Cebrian Arancha, Lesueur Fabienne, Martin Sam, Leyland Jean, Ahmed Shahana, Luccarini Craig, Smith Paula L, Luben Robert, Whittaker Joanne, Pharoah Paul D, Dunning Alison M, Ponder Bruce A J
Cancer Research UK Human Cancer Genetics Research Group, Department of Oncology, University of Cambridge CB1 8RN, United Kingdom.
J Clin Endocrinol Metab. 2005 Nov;90(11):6268-74. doi: 10.1210/jc.2004-2449. Epub 2005 Aug 9.
Medullary thyroid carcinoma (MTC) is a characteristic tumor occurring in individuals with multiple endocrine neoplasia type 2 who carry germ-line mutations in RET (rearranged during transfection). However, most MTC occur in individuals without a family history.
The objective of this study was to explore the possibility that susceptibility in these cases results from low penetrance alleles of RET, its coreceptors, and ligands.
We carried out an association study in 135 sporadic MTC (sMTC) patients and 533 controls from the United Kingdom population.
We analyzed 33 polymorphisms in all nine genes involved in the glial cell line-derived neurotropic factor receptor-alpha (GFRalpha)-RET complex. This is the first association study in which all genes involved in this complex have been investigated for susceptibility to sMTC. We did not find any association between single nucleotide polymorphisms in the exonic regions of the GFRalpha2, GFRalpha3, GFRalpha4, glial cell line-derived neurotropic factor, neurturin, or persephin genes and risk of developing sMTC. We found a strong association between the disease and specific haplotypes of RET. We not only confirmed the previously described association with G691S and S904S (for heterozygotes: odds ratio, 1.85; range, 1.22-2.82; P = 0.004), but we found a novel protective effect associated with a specific haplotype (odds ratio, 0.39; range, 0.21-0.72; P = 0.005) revealing the existence of different genetic variants in the RET oncogene that either increase or decrease risk of sMTC.

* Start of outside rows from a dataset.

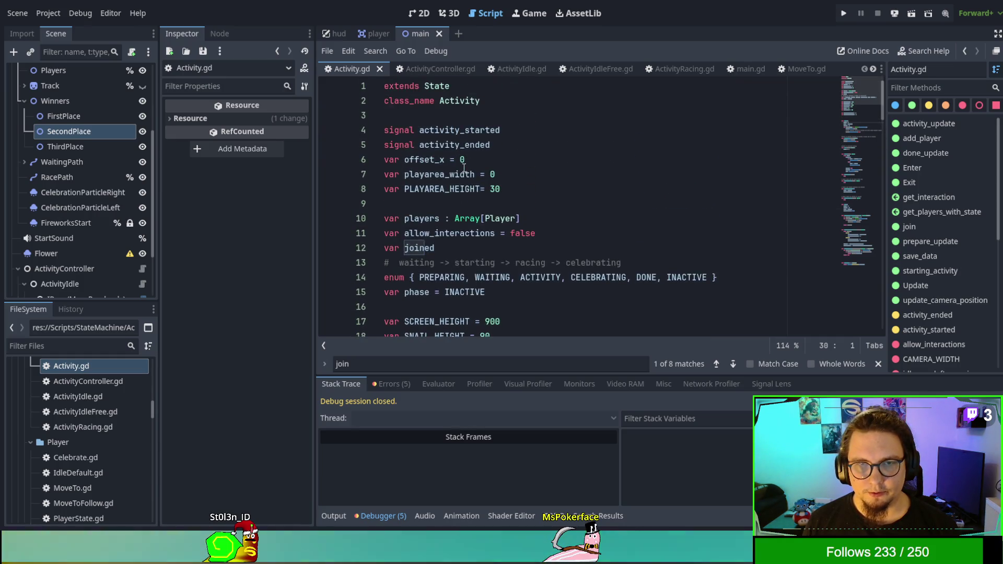
pyautogui.scroll(-15, 615, 183)
pyautogui.scroll(-12, 615, 182)
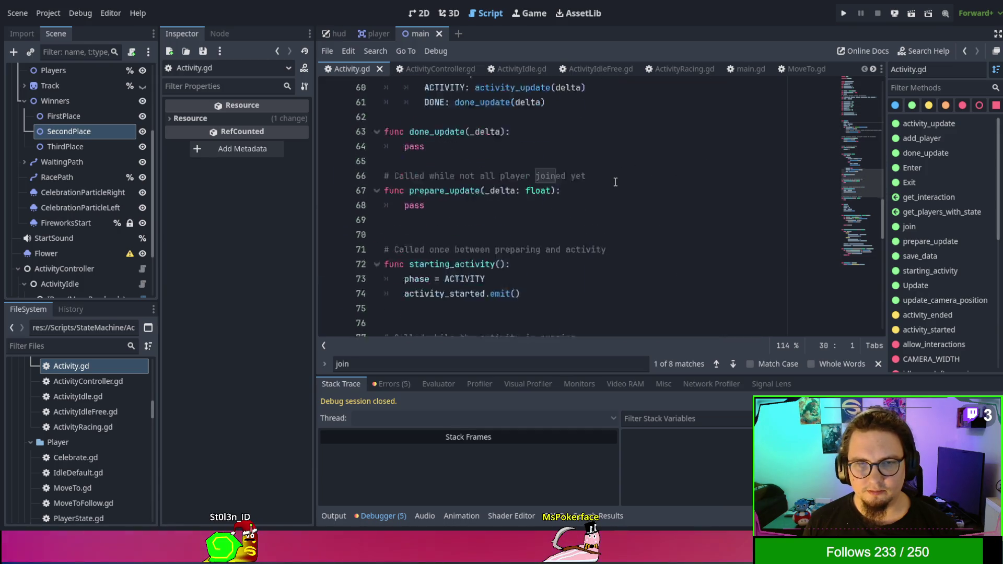
pyautogui.scroll(-7, 615, 182)
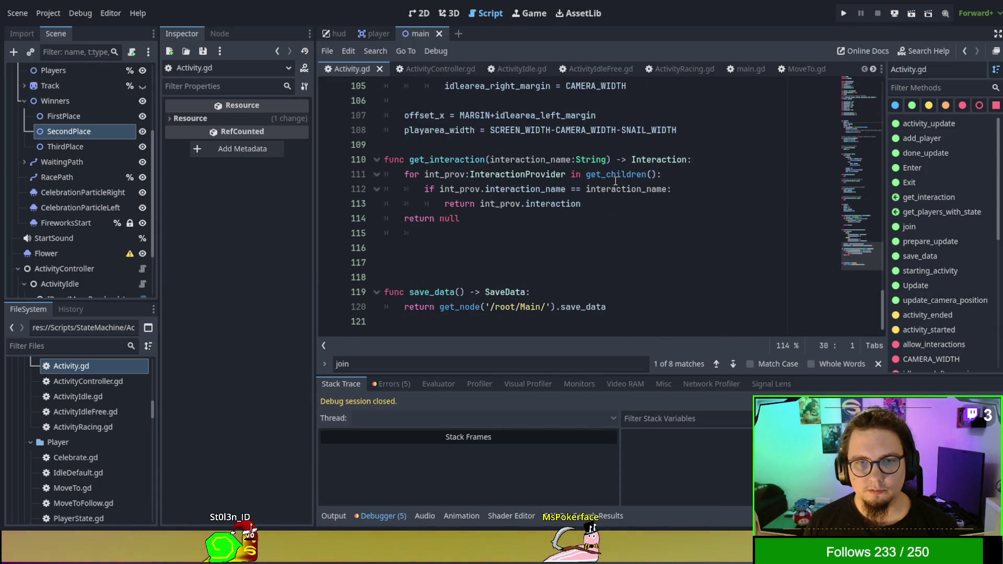
pyautogui.scroll(2, 615, 181)
pyautogui.click(615, 177)
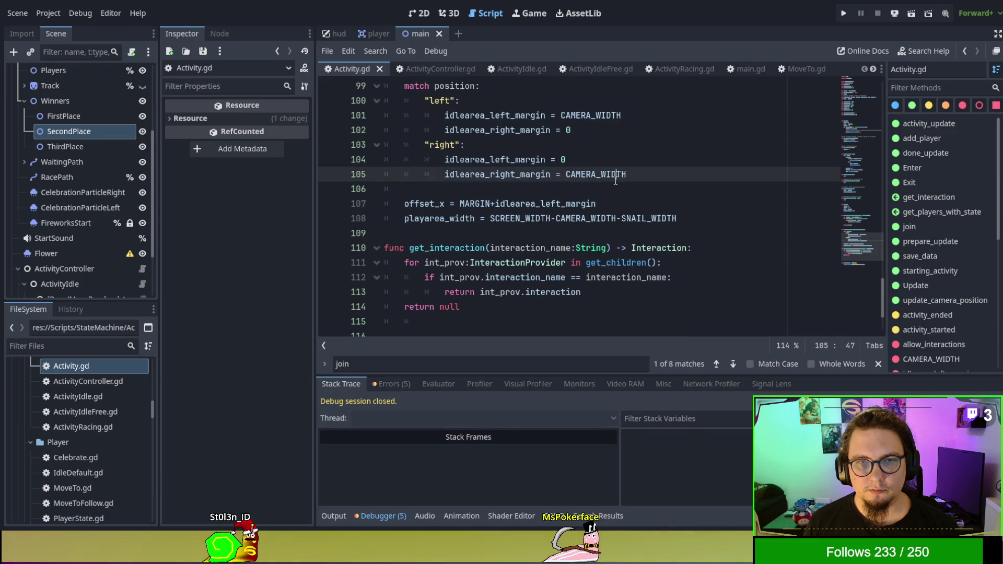
pyautogui.press('ctrl+f')
pyautogui.press('Escape')
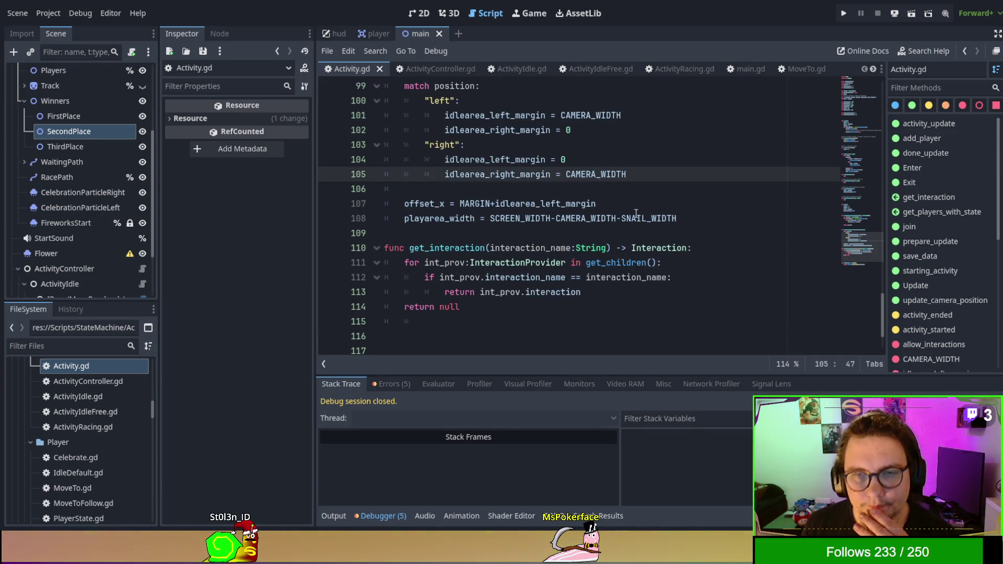
# Append -(2*MARGIN) after SNAIL_WIDTH on line 108 and save Activity.gd
pyautogui.doubleClick(636, 218)
pyautogui.doubleClick(521, 218)
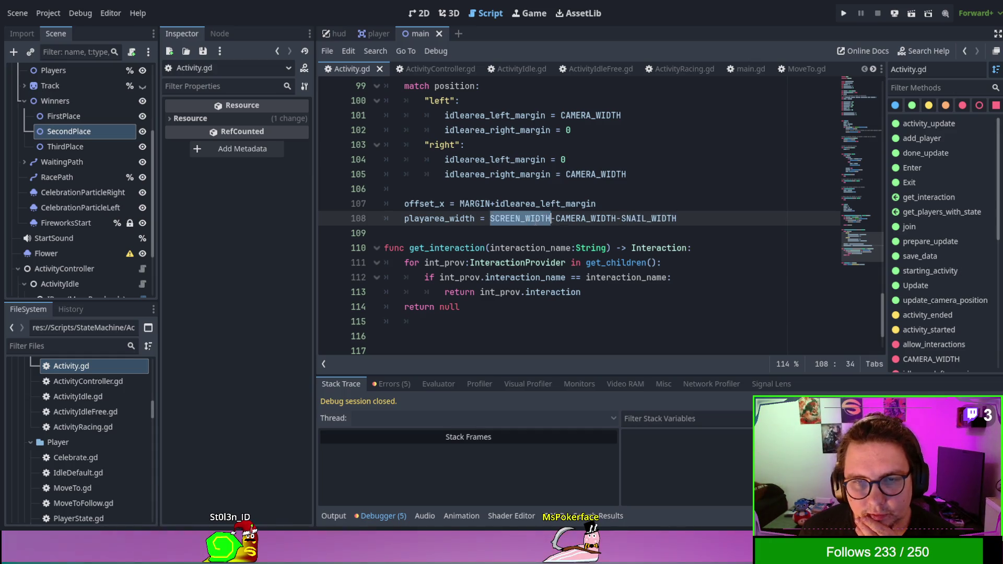
pyautogui.doubleClick(585, 218)
pyautogui.scroll(2, 611, 271)
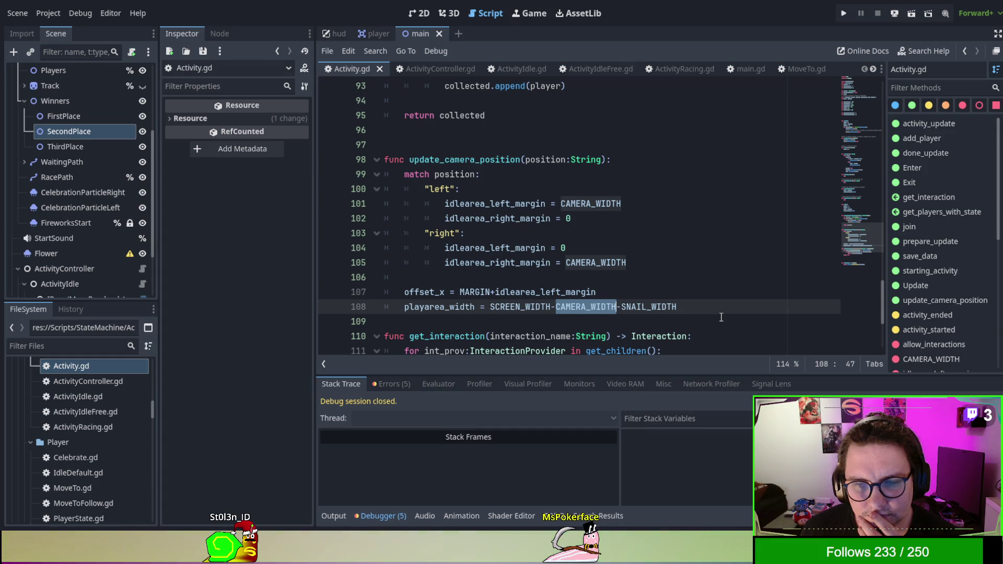
pyautogui.doubleClick(650, 306)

甲状腺髓样癌(MTC)是一种发生于2型多发性内分泌腺瘤病患者的特征性肿瘤,这些患者携带RET(转染期间重排)的种系突变。然而,大多数MTC发生在无家族病史的个体中。
本研究的目的是探讨这些病例中的易感性是否源于RET及其共受体和配体的低外显率等位基因。
我们对来自英国人群的135例散发性MTC(sMTC)患者和533名对照进行了关联研究。
我们分析了参与胶质细胞系源性神经营养因子受体α(GFRalpha)-RET复合物的所有9个基因中的33个多态性。这是首次对该复合物中所有涉及的基因进行sMTC易感性研究的关联研究。我们未发现GFRalpha2、GFRalpha3、GFRalpha4、胶质细胞系源性神经营养因子、神经营养素或persephin基因外显子区域的单核苷酸多态性与发生sMTC的风险之间存在任何关联。我们发现疾病与RET的特定单倍型之间存在强关联。我们不仅证实了先前描述的与G691S和S904S的关联(杂合子:比值比,1.85;范围,1.22 - 2.82;P = 0.004),而且我们发现了一种与特定单倍型相关的新的保护作用(比值比,0.39;范围,0.21 - 0.72;P = 0.005),揭示了RET癌基因中存在增加或降低sMTC风险的不同遗传变异。